[Saved data entries]
--*--

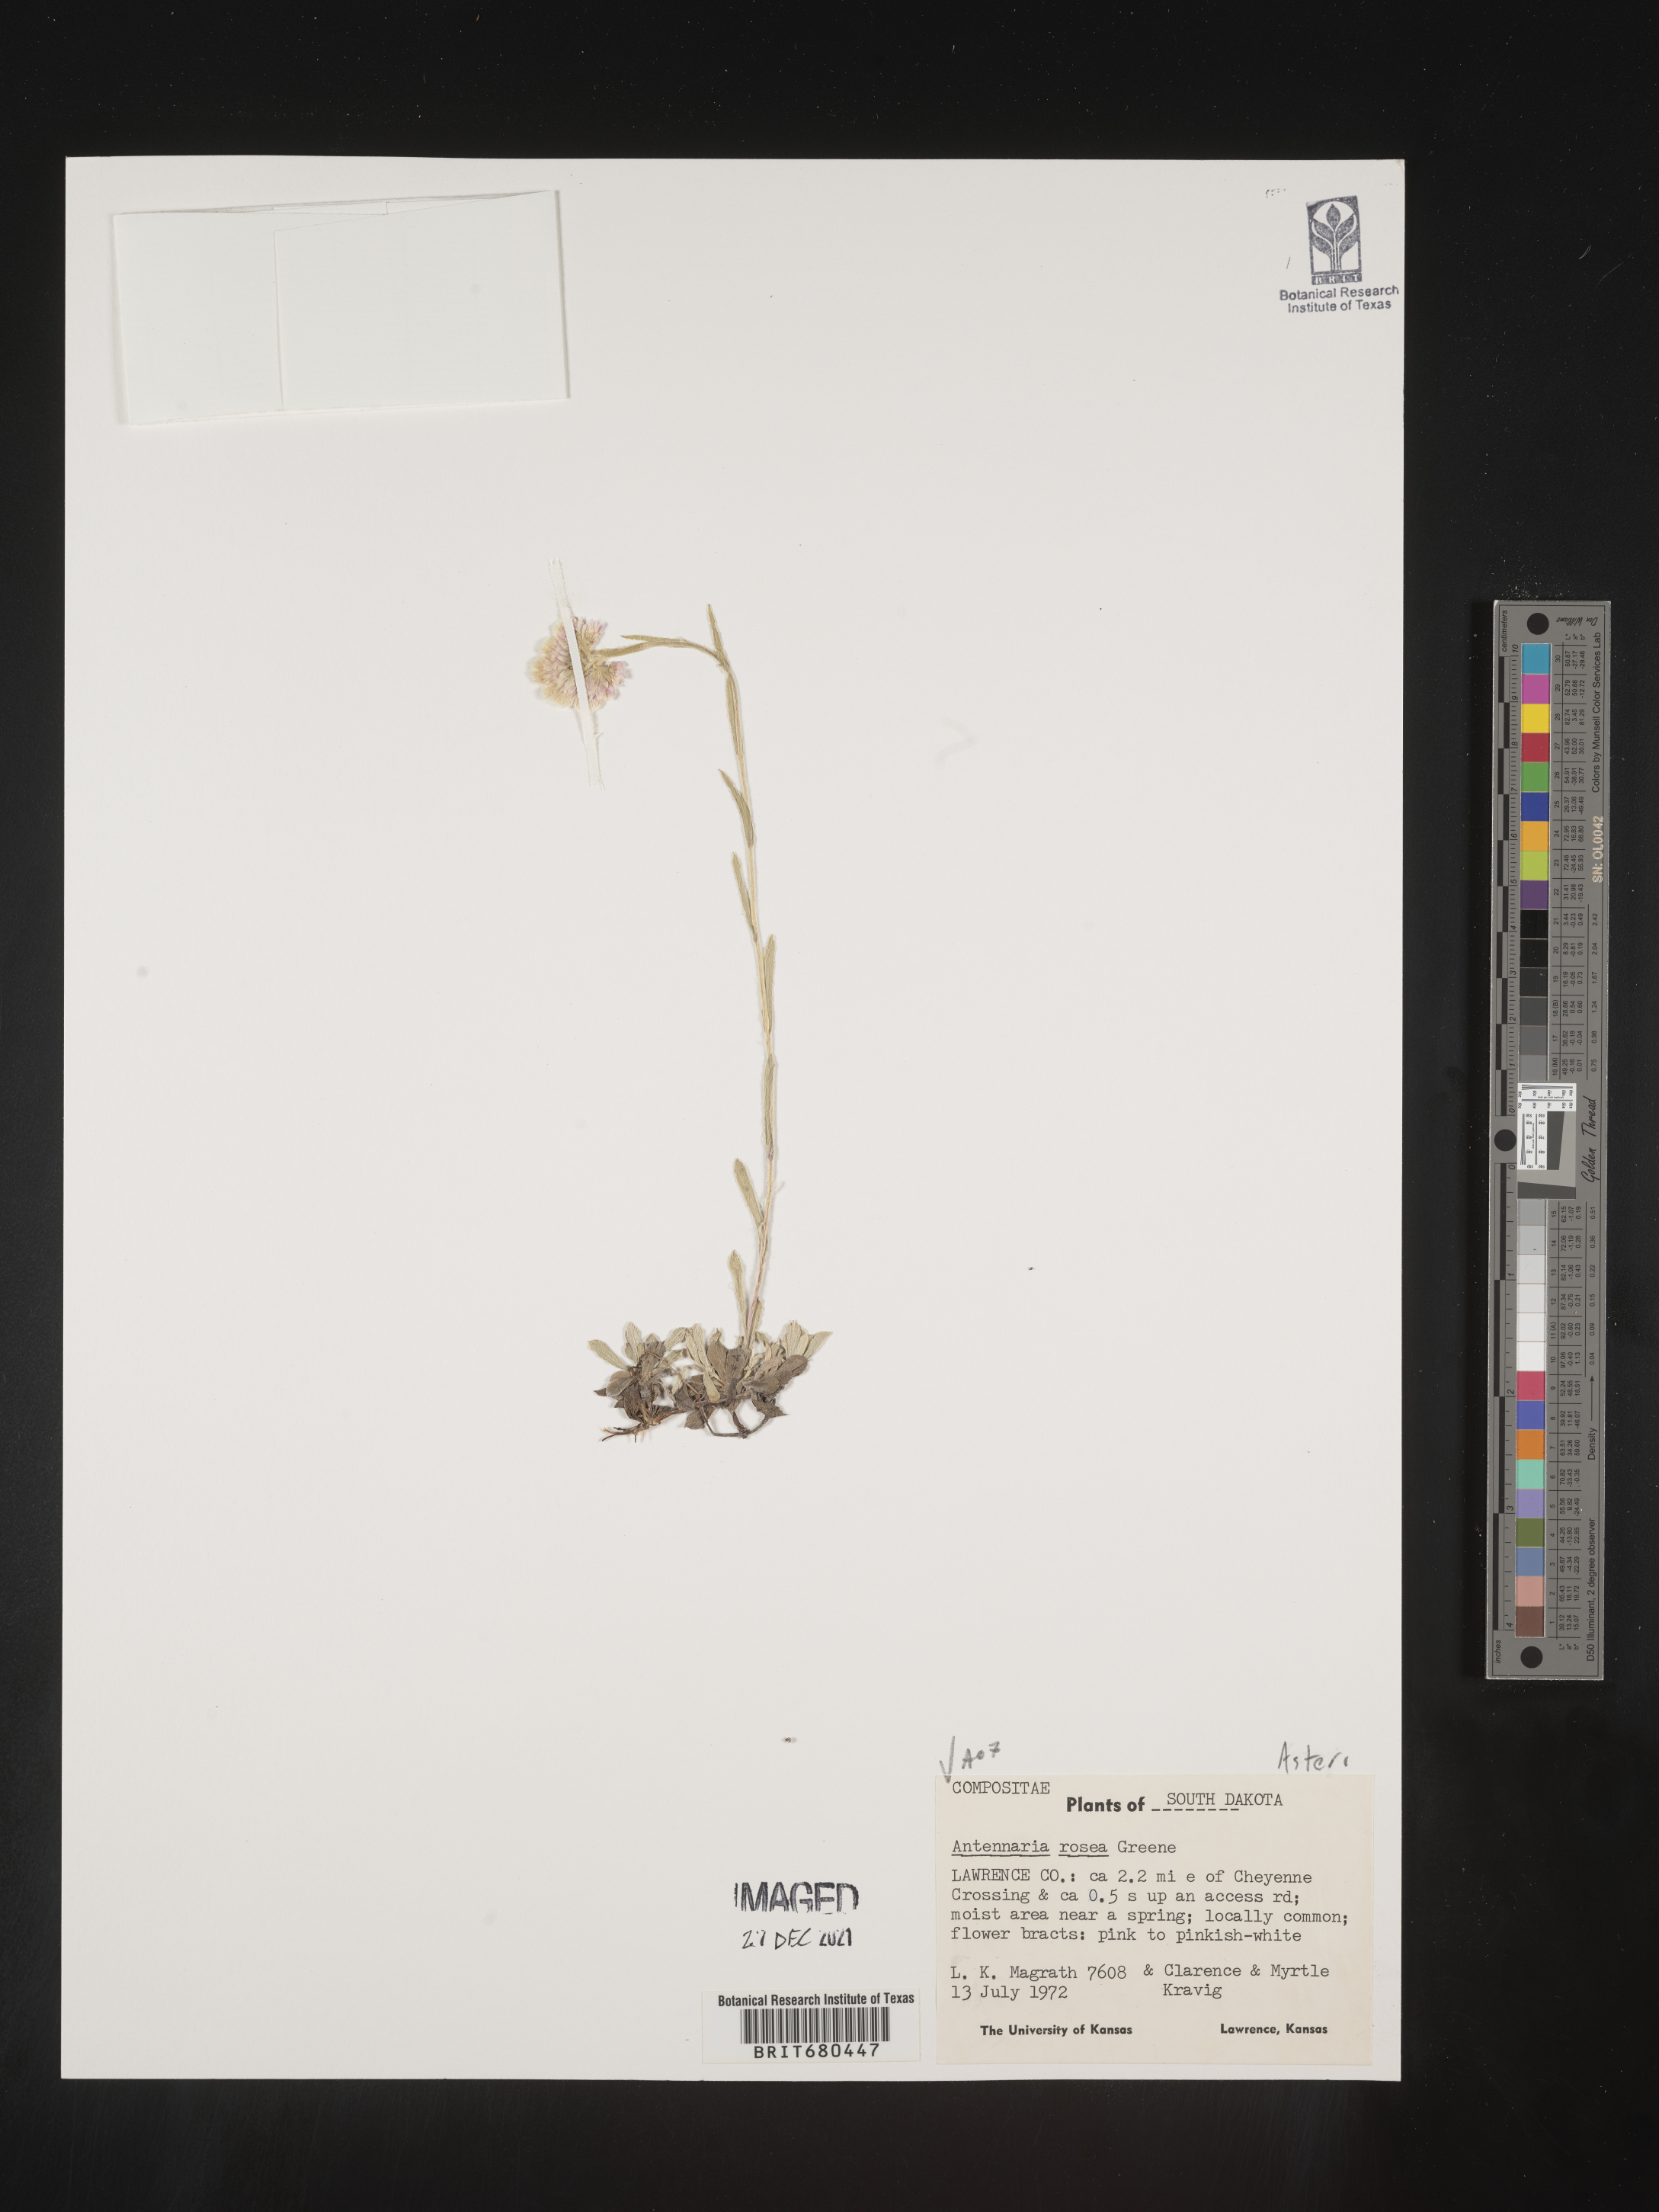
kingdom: Plantae
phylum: Tracheophyta
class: Magnoliopsida
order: Asterales
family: Asteraceae
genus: Antennaria
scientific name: Antennaria rosea
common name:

--*--

Copy every line of the data above word for word, leaving out the pictures.

kingdom: Plantae
phylum: Tracheophyta
class: Magnoliopsida
order: Asterales
family: Asteraceae
genus: Antennaria
scientific name: Antennaria rosea
common name:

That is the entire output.